Milliyet: "Ankara günlerce susuz kalacak."

Radikal
gazetesinin manşeti: "Ankara’yı susuz bırakan sadece kuraklık değil. Gökçek fiyaskosu. Gökçek nerelerde?"

Referans
gazetesinin dünkü manşeti: "Patlayan su boruları gerçeği ortaya çıkardı. Gökçek Ankara’nın üstünü süslerken altını ihmal etti. Gökçek ASKİ’nin 350 milyon dolarını yol ve kavşak yapımına harcadı..."

Birgün
gazetesinin dünkü manşeti: "Ankaralının suyu, Gökçek’in çamuru. Ankaralılar çileden çıktı. Halk Gökçek’in istifasını istiyor."

Akşam
gazetesinin başlığı: "Kestikleri su sokağa aktı! Ankara en az beş gün daha susuz."

Sözcü
gazetesi: "Sular boşa aktı, Gökçek baktı. 10 gündür susuz Ankara’yı su bastı!"

Cumhuriyet
gazetesi: "Gökçek, evlerini su basınca kendisini protesto eden yurttaşları sol örgüt mensubu militan ilan etti!"

Yeniçağ
gazetesi: "Susuzluktan kıvranan Ankara’yı sel bastı!"

* * *

Ankara’da Büyükşehir Belediyesi tarafından yapılan gereksiz harcamaları, savurganlığı, göz boyamaca yatırımları burada defalarca yazdım. Bizim çoğunluğumuz başına bir felaket gelmedikçe, gerçekleri pek görmek istemez.

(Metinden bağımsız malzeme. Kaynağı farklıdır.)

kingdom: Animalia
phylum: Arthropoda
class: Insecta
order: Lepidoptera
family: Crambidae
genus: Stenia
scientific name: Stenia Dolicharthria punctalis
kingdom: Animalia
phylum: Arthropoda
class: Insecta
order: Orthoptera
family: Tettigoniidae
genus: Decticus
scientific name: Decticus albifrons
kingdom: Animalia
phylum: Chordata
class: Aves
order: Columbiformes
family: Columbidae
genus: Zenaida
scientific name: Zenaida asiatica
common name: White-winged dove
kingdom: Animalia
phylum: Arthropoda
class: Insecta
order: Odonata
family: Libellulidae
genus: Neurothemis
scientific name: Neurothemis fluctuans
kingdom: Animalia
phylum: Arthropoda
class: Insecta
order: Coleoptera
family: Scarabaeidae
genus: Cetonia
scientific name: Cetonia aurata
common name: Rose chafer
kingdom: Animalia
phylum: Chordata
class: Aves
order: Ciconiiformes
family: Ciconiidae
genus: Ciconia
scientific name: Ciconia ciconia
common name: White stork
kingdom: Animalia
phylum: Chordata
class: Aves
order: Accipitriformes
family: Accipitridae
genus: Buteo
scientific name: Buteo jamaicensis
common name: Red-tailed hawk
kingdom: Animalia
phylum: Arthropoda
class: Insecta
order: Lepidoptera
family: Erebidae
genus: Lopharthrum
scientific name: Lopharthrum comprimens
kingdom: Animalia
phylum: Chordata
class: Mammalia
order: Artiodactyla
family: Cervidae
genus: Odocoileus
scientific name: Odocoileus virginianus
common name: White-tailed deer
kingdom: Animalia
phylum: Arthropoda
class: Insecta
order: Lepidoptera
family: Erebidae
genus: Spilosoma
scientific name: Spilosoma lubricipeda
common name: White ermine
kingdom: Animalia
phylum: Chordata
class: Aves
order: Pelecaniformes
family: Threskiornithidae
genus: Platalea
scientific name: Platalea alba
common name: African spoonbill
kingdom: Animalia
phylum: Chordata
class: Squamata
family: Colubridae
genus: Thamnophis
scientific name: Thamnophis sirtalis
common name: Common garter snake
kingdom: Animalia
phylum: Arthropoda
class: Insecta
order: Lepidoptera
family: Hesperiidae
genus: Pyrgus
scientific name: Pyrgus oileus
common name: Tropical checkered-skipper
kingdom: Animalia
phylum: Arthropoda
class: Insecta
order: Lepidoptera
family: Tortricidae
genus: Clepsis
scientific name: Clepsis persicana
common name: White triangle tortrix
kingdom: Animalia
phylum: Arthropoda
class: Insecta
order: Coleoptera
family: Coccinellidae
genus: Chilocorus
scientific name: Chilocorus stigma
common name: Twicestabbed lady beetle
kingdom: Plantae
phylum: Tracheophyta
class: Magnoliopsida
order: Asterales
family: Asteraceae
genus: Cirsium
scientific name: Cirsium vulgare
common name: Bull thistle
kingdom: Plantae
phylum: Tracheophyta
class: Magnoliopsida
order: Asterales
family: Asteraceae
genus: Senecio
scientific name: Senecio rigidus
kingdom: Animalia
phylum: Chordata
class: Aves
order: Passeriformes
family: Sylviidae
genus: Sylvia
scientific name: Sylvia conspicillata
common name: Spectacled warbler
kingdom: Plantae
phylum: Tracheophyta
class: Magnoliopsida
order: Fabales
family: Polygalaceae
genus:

Felaket şimdi geldi ve karşımızdaki tablo böyle. Su kesintisi başlatanların altyapı için hiçbir şey yapmadığı şimdi ortaya çıktı. Dahası, oy kaybı olmasın diye kesintiyi seçim sonrasında başlattılar.

Şimdi cila kazındı, takke düştü, kel göründü!

Dünyanın -çöldeki ülkeler dahil- suyu olmayan tek başkentinde yaşıyorum. Sorumlular ortalıktan toz olmuş durumda!.. Ankara’da beş milyon kişi ıstırap çekiyor.

Bu ortamda AKP’den ses yok. MHP’den de yok. CHP TBMM Başkanlığı’na bu konuda iki ayrı soru önergesi verdi ama yetmez. Yanıtı aylar sonra gelir.

Haydi DTP, bari siz gidin bu işin üzerine!